INSERT INTO users (id, first_name, last_name) VALUES (2, 'Addrianne', 'Lenker'), (3, 'Phoebe', 'Bridges');

The naming is important here because the files are read on alphabetic order. Now to bring everything together create a Dockerfile with the following:

FROM postgres:12.3-alpine

ENV POSTGRES_USER=postgres
ENV POSTGRES_PASSWORD=postgres
ENV POSTGRES_DB=test

COPY ./custom-entrypoint.sh /usr/local/bin/custom-entrypoint.sh
COPY ./01_create_tables.sql /docker-entrypoint-initdb.d/
COPY ./02_add_test_users.sql /docker-entrypoint-initdb.d/

RUN chmod +x /usr/local/bin/custom-entrypoint.sh

USER postgres

RUN custom-entrypoint.sh postgres || exit 0

ENTRYPOINT [ "custom-entrypoint.sh" ]

# using this CMD works so that docker run ... doesnt require a command override, 
# only downside is it calls SET for this parameter on every psql issued to the container
CMD [ "-c", "max_locks_per_transaction=512" ]
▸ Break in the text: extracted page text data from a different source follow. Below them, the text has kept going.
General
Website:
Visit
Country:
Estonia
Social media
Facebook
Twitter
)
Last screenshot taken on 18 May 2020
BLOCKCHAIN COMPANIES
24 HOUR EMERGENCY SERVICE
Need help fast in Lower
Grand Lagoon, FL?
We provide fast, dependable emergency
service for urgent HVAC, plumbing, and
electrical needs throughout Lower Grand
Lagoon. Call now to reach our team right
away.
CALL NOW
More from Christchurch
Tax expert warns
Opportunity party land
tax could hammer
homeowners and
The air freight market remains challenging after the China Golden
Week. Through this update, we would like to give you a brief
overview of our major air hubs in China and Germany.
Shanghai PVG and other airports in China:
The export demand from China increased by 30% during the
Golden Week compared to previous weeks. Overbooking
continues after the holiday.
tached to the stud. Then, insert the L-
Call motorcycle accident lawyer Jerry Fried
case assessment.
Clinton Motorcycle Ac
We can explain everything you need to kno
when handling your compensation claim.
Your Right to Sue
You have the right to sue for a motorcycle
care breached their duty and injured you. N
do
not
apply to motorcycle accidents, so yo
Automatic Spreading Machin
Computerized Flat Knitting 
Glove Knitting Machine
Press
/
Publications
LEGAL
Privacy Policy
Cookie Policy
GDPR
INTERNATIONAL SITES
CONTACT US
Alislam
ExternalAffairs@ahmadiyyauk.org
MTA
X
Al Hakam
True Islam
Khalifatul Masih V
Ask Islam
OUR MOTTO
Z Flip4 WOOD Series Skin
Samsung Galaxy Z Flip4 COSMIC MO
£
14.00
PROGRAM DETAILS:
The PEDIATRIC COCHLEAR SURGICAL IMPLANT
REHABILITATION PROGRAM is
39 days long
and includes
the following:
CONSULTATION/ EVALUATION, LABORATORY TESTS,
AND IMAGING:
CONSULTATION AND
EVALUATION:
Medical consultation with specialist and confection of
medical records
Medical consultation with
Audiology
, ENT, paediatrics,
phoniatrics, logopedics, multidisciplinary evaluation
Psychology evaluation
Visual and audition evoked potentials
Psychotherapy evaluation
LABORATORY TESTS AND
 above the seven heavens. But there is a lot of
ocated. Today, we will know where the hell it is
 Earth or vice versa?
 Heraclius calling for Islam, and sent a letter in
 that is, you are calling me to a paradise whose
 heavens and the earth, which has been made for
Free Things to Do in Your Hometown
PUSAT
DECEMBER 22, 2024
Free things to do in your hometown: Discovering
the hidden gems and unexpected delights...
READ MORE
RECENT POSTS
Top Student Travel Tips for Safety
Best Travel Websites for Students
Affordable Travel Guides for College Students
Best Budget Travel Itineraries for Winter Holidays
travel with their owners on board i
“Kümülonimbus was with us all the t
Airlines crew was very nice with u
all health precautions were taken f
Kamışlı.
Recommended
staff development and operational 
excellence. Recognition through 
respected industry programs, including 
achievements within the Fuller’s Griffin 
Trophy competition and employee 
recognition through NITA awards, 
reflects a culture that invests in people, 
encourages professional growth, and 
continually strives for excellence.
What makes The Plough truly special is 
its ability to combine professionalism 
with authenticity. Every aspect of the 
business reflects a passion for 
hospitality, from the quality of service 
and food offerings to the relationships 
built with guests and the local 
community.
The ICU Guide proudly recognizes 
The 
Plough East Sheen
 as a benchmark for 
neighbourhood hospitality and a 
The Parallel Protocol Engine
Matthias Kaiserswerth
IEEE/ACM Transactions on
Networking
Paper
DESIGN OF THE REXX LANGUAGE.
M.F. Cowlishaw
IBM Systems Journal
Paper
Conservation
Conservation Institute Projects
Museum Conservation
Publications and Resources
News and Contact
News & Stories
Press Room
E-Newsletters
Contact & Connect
The Dockerfile first sets the credentials that we’re going to use on our tests. Then it copies our script to the bin folder of the container and our .sql scripts to the /docker-entrypoint-initdb.d folder.

Then it runs our custom entrypoint, which will run those scripts if a database is not already created, which on build time it is not (unless you mount a volume with the data, but that’s not the case here).

Finally, build the image so we can use on our code by running docker build -t demo/testdb .

You should see on the logs the sql code being executed like this:

Updating tests to use the new image

Since we’re using a custom image, we need to specify that on the code. Edit DatabaseTest.kt and replace the line

class KPostgresContainer: PostgreSQLContainer<KPostgresContainer>()

with

class KPostgresContainer: GenericContainer<KPostgresContainer>("demo/testdb:latest")

We also don’t need to specify the username and password since we’re already doing that on the Dockefile. So change the container initialization to just:

@Container
val container = KPostgresContainer()
        .withExposedPorts(5432)

That’s it for the code changes. If you run your tests now they should pass and the sql scripts are run only once on the creation of the Dockerfile itself, that can save a lot of time if have a lot of scripts to run. You can check the code for this post here. Just clone and checkout the custom-entrypoint tag.

Hope you enjoyed these series of posts! Testcontainers is a very handy tool.